Editorial
The Ronde Solo is Cartier distilled to its essentials: a round case, Roman numerals, and nothing else asking for your attention. At 36mm it sits smaller than most modern dress watches, which is exactly the point. If you want Cartier at its most honest, this is the reference.
Cartier introduced the Ronde Solo in 2006 as a deliberately stripped-down entry into its contemporary collection, anchored by the in-house 1917 MC manual-wind movement. The round case form traces directly to Cartier's twentieth-century dress watches, and the design team made no attempt to update it. That conservatism is the entire statement.
The dial is pure: blued steel sword hands, Roman numerals in Cartier's characteristic typeface, a subtle railway-track minute ring at the perimeter, and a sapphire cabochon crown. In a catalog full of complication watches and celebrity collaborations, the Ronde Solo has held its position as the brand's plainest and most accessible current production piece.
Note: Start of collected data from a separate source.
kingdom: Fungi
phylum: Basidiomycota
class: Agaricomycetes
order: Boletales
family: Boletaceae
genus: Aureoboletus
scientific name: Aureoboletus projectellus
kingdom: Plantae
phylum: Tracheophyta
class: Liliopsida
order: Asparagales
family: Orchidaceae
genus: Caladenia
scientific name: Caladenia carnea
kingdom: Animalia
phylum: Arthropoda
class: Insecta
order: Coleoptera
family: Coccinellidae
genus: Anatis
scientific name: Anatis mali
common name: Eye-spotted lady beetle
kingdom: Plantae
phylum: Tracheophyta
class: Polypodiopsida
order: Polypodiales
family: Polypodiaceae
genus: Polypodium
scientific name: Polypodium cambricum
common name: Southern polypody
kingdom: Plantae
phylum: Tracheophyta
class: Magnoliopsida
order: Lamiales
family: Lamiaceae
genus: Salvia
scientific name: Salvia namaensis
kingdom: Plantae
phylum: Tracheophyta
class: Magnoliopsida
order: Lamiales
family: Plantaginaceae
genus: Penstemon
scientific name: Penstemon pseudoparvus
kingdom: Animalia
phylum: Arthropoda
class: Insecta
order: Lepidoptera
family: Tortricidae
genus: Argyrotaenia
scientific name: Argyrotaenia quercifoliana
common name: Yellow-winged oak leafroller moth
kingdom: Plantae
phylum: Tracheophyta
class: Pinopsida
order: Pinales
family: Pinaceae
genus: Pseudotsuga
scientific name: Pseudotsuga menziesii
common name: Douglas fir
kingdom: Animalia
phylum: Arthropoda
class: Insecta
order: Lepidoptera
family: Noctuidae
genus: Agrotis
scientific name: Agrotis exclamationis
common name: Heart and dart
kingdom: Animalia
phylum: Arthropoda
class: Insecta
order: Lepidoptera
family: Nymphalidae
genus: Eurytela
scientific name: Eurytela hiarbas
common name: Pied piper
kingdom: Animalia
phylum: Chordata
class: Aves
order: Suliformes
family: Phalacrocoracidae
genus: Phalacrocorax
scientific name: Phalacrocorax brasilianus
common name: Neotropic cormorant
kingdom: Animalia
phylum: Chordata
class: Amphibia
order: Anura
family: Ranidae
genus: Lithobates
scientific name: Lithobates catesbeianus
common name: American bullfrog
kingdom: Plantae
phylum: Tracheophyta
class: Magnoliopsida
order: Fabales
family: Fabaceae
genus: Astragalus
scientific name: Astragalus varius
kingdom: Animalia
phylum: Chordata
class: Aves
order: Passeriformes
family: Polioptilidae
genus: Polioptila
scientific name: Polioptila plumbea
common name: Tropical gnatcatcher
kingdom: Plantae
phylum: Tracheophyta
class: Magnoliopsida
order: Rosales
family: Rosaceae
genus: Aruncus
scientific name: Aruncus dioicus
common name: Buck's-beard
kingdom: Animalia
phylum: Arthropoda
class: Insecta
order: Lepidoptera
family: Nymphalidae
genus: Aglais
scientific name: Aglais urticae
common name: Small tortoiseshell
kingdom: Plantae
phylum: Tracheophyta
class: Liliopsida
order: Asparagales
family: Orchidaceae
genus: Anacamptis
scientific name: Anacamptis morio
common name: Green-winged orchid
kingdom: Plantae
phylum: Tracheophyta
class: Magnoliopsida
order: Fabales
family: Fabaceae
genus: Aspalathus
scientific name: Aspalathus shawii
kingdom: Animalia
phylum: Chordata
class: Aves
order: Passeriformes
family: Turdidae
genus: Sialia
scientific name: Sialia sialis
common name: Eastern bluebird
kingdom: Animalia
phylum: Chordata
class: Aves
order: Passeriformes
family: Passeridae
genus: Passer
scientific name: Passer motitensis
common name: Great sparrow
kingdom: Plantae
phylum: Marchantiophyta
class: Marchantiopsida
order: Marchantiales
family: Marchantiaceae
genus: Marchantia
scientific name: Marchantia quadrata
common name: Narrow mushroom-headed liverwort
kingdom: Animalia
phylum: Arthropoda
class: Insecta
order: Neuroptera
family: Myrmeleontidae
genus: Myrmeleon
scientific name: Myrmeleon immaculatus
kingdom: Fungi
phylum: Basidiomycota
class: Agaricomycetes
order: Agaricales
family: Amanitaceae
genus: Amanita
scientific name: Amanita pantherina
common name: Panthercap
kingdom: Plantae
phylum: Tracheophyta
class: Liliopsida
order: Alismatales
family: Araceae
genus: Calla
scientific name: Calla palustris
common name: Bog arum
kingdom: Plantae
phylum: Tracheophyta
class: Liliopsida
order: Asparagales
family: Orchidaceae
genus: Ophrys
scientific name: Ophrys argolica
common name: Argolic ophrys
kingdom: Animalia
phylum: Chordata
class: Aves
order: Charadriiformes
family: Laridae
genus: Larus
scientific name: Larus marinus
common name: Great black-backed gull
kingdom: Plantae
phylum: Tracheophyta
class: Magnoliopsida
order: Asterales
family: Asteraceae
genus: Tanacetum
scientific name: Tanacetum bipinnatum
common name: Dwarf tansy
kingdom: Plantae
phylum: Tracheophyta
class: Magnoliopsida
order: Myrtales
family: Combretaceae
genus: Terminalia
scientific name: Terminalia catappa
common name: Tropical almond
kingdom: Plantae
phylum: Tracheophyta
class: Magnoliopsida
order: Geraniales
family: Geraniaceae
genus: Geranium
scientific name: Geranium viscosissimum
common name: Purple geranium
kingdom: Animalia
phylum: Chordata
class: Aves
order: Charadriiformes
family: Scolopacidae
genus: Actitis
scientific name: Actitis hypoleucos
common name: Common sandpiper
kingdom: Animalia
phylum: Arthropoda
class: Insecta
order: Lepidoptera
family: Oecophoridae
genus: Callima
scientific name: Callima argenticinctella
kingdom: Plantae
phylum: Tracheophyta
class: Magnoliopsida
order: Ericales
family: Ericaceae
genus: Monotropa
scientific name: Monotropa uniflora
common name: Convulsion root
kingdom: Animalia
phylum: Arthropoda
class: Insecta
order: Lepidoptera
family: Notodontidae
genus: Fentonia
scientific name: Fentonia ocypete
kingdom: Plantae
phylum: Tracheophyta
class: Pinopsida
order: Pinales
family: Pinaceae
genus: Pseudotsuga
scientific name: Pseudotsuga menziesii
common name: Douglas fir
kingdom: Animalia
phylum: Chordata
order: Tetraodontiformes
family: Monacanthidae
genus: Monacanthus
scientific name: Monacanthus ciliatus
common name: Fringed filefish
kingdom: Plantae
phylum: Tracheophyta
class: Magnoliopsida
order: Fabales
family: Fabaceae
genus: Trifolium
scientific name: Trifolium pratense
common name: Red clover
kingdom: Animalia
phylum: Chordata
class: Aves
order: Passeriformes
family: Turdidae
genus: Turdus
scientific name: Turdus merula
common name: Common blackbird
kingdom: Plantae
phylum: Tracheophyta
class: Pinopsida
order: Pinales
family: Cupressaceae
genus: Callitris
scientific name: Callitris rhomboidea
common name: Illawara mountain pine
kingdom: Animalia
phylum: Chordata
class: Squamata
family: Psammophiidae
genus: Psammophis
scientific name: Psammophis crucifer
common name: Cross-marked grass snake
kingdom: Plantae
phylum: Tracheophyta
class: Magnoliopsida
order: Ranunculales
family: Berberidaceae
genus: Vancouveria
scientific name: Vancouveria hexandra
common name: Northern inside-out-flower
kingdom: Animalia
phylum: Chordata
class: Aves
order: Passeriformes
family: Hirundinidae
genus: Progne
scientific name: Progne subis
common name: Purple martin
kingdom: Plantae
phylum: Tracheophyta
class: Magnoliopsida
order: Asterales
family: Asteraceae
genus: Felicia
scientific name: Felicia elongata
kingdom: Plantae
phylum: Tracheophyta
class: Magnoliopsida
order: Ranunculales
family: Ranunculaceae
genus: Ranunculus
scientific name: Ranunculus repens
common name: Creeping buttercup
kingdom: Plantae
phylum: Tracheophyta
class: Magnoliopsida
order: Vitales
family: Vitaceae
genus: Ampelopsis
The W6700455 is steel with a white dial, and the most common complaint is that this combination photographs as unremarkable next to flashier references, which means pre-owned prices can be softer than condition warrants. Bracelet wear is worth inspecting carefully: the integrated steel bracelet on this reference stretches over time and stretched links are difficult to source independently. Manual winding requires daily attention; buyers used to automatics sometimes find the discipline inconvenient and sell early, which supplies the pre-owned market with relatively low-mileage examples.
Verify that the crown is genuine Cartier issue with the cabochon intact, as aftermarket crowns circulate on grey market pieces. Service intervals on the 1917 MC are not demanding, but skipped services show up as worn mainspring behavior more quickly on a manual movement than on a rotor-wound one.